Добавить в цитаты Настройки чтения

Страница 14 из 48



Людей в доме было немного. Горничная Дуняша, лакей Алексей и старик повар, не всегда трезвый.

В эту, почти суровую обстановку — прилетела, по выражению Фета, «прелестная птичка, все оживившая своим присутствием».

Надев с гордостью дамский кружевной чепец с малиновыми лентами, — молодая графиня с первых же дней старалась играть в солидную и степенную хозяйку дома и «большую барыню». «И ничего! — пишет Толстой, — похоже и отлично».

Но иногда ей надоедало быть «большой». Тишина в доме раздражала. Нападала неудержимая потребность веселья и движения: она прыгала, бегала, вспоминая как, бывало, бесилась с младшей сестрой, чертенком-Татьянчиком, кричавшей при этом, что ее «носит».

С первого же дня Софья Андреевна пробовала «помогать мужу: она заходила в школу, присматривалась к занятиям, — «то сочиненьице поправит, то задачку — деление…» Но ей больше нравилось катанье на тройках вместе со школьниками: они останавливались, бегали, пели песни и веселились вовсю.

Пробовала она заниматься и молочным хозяйством, ходила на удой коров, но запах коровника, к удивлению Льва Николаевича, вызывал у нее тошноту, и молодая городская жительница не могла заставить себя возиться с коровами…

«Тетенька такая довольная, — писала она сестре, — Сережа такой славный, а про Левочку и говорить не хочу, страшно и совестно, что он меня так любит, — Татьянка, ведь не за что?..»
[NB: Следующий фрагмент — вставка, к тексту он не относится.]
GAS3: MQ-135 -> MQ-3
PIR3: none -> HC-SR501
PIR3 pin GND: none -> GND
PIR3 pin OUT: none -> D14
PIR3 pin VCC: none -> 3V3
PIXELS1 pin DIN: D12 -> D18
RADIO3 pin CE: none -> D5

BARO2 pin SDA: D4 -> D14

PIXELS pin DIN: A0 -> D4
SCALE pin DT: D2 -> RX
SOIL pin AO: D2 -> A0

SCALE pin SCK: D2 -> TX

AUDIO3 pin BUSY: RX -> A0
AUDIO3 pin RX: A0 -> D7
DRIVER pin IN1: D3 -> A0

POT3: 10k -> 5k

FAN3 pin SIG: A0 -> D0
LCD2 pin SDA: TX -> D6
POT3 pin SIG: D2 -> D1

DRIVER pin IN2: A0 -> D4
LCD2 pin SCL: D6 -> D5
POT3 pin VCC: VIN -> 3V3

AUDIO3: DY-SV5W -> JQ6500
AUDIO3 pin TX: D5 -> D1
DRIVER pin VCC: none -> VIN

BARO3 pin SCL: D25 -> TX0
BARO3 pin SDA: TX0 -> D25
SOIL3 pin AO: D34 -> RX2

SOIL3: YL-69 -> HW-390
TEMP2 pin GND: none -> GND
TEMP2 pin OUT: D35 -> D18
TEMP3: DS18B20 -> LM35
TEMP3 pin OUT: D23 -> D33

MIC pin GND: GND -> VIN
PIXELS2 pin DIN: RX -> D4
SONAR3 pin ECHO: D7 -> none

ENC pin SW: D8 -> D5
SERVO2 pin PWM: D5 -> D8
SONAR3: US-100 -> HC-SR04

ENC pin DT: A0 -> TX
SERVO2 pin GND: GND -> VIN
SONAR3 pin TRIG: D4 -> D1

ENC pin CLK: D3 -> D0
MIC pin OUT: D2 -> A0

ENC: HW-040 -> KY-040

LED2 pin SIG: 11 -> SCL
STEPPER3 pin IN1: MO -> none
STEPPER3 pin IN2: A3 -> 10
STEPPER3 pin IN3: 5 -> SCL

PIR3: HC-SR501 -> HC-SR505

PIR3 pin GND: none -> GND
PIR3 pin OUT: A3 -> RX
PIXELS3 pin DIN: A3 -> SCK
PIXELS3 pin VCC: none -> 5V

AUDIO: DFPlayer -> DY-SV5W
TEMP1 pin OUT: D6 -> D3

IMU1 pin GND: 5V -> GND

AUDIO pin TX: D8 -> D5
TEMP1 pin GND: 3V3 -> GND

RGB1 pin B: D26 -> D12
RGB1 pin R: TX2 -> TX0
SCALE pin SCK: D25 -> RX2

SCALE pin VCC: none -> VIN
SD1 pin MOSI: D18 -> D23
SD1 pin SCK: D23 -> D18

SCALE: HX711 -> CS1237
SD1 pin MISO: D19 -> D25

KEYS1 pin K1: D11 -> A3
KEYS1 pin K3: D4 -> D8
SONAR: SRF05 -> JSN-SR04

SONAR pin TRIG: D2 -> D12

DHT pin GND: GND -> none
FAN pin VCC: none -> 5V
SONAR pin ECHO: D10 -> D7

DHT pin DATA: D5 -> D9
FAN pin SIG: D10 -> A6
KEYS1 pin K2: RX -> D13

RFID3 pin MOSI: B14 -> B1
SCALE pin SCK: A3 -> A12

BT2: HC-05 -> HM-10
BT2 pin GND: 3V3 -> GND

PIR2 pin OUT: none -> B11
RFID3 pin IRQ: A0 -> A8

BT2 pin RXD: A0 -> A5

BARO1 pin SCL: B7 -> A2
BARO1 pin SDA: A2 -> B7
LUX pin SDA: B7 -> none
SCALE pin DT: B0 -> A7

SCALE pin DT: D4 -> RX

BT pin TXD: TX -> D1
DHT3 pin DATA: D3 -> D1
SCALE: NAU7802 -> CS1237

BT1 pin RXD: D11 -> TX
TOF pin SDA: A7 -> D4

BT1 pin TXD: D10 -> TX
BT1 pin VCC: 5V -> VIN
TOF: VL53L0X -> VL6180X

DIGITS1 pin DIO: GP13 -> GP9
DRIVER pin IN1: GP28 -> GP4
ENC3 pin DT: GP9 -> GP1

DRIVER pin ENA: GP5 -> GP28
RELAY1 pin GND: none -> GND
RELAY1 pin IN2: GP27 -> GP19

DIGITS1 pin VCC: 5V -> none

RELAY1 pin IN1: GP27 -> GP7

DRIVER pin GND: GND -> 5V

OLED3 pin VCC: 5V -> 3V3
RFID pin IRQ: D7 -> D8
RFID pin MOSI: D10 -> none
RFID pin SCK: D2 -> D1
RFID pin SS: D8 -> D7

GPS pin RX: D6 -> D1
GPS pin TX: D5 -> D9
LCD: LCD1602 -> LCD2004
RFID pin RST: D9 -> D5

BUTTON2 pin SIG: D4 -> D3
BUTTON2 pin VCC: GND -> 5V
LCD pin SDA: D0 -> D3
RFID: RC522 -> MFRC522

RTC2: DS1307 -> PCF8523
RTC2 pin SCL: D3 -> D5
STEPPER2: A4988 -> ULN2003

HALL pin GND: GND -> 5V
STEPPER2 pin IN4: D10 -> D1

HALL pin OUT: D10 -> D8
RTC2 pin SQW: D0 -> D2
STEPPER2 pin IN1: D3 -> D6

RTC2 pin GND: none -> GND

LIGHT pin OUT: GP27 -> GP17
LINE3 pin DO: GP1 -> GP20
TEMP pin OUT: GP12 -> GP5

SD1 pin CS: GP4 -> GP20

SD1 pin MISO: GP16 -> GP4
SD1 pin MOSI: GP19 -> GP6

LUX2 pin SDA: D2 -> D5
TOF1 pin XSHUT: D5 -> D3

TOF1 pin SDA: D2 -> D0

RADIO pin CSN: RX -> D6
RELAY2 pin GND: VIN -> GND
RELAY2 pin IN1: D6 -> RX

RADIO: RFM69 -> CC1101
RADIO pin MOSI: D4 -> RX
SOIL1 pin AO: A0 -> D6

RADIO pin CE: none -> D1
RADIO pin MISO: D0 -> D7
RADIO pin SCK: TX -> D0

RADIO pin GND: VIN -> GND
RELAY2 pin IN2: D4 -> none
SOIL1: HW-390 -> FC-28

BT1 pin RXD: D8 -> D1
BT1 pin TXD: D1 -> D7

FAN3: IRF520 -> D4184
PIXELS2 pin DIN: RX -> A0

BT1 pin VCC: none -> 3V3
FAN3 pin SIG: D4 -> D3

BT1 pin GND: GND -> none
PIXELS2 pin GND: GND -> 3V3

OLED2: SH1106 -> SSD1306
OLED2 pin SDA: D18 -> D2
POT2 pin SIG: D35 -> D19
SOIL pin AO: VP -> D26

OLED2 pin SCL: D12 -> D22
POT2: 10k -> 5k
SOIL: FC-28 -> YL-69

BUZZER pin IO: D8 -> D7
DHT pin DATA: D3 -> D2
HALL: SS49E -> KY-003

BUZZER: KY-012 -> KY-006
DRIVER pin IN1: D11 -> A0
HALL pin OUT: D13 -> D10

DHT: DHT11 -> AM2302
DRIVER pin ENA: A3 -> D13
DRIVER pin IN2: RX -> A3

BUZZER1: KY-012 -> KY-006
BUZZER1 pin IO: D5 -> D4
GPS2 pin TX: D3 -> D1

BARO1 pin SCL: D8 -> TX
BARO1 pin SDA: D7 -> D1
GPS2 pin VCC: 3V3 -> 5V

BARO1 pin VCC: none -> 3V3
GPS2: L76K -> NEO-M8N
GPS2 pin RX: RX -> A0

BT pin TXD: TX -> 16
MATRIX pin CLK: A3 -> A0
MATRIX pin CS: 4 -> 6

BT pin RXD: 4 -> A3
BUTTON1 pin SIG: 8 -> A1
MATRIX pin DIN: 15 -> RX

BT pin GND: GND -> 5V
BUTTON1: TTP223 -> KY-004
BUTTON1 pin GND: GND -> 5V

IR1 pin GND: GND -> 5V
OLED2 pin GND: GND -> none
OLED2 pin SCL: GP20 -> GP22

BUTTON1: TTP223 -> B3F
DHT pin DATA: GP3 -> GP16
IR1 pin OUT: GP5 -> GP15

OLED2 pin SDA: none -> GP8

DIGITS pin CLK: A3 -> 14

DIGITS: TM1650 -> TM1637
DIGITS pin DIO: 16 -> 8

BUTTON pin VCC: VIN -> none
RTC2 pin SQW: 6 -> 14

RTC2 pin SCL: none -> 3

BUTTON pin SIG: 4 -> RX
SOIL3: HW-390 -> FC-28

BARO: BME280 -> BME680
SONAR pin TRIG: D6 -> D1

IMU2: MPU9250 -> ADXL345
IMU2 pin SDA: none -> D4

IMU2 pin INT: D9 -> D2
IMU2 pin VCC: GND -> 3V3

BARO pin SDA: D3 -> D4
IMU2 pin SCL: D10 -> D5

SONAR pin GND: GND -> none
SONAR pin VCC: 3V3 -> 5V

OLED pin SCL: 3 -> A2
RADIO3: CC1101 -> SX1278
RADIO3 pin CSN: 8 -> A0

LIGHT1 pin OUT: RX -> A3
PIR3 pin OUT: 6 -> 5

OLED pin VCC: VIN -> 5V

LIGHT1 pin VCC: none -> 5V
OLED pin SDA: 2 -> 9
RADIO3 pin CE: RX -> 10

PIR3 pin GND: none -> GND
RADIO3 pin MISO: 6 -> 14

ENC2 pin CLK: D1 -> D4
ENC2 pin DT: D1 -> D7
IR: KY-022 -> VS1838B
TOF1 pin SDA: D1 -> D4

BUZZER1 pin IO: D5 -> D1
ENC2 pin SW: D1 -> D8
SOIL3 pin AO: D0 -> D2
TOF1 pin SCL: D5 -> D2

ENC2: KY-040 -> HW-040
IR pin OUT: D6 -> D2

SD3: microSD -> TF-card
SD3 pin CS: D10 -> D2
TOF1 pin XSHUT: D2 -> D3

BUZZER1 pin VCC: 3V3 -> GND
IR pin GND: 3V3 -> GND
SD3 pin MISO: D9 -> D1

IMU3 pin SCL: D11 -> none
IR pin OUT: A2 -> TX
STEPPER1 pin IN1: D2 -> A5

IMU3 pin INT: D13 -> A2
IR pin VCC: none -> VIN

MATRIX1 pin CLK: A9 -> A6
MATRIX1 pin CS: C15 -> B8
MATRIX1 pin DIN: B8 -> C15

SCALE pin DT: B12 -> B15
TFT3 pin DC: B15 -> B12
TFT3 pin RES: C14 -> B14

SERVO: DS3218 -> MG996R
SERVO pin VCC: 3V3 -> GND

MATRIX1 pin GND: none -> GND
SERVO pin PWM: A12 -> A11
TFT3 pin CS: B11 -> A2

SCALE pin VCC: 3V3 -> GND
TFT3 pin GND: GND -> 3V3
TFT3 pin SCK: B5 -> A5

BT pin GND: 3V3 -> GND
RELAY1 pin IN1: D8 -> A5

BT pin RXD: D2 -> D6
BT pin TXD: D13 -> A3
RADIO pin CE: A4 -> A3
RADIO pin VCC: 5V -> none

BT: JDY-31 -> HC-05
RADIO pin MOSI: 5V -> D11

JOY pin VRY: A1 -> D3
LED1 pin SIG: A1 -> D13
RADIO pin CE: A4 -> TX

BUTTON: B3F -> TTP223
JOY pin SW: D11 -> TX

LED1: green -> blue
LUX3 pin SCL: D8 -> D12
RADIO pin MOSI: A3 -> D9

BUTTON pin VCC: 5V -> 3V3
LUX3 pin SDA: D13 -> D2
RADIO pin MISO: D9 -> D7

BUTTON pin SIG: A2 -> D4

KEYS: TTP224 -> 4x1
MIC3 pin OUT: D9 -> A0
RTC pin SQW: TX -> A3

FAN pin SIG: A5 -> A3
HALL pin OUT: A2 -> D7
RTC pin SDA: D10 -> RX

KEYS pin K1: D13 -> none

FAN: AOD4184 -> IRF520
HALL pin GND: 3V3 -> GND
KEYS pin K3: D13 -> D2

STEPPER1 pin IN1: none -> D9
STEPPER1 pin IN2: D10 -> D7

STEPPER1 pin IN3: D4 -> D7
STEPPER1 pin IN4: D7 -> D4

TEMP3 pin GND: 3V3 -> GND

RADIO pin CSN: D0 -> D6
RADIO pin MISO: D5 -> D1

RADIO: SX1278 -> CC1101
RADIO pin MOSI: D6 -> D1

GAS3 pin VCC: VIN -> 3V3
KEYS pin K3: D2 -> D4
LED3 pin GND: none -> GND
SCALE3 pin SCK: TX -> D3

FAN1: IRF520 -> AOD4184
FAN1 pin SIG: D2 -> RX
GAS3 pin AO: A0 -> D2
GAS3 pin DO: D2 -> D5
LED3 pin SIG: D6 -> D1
Иногда они вдвоем пишут письма:

Лев Николаевич: «Татьяна, милый друг, пожалей меня, у меня жена — глу-у-пая».

Соня: «Сам он глупый, Таня».

Лев Николаевич: «Эта новость, что мы оба глупые, очень тебя должна огорчать, но после горя бывает и утешение: мы оба очень довольны, что мы глупы, и другими быть не хотим».

Соня: «А я хочу, чтобы он был умный».

Лев Николаевич: «Вот озадачила-то!.. Ты чувствуешь ли, как мы при этом, раскачиваясь, хохочем?.».

Как маленькие дети, они забавляются друг другом — и любят. Они счастливы.

5 января 1863 года Толстой записывает в дневнике: «Люблю я ее, когда ночью или утром я проснусь и вижу: она смотрит на меня и любит. И никто — главное я — не мешаю ей любить, как она знает, по-своему. Люблю я, когда она сидит близко ко мне, и мы знаем, что любим друг друга, как можем; и она скажет: «Левочка!»… и остановится; «отчего трубы в камине проведены прямо?» или «почему лошади не умирают долго?»… Люблю, когда мы долго одни, и «что нам делать?». «Соня, что нам делать?» Она смеется. Люблю, когда она рассердится на меня и вдруг, в мгновенье ока у ней и мысль, и слово — иногда резкое: «оставь!» «скучно!» Через минуту она уже робко улыбается мне. Люблю я, когда она меня не видит и не знает, и я ее люблю по-своему. Люблю, когда она девочка в желтом платье и выставит нижнюю челюсть и язык; люблю, когда я вижу ее голову, закинутую назад, и серьезное, и испуганное, и детское, и страстное лицо; люблю когда…»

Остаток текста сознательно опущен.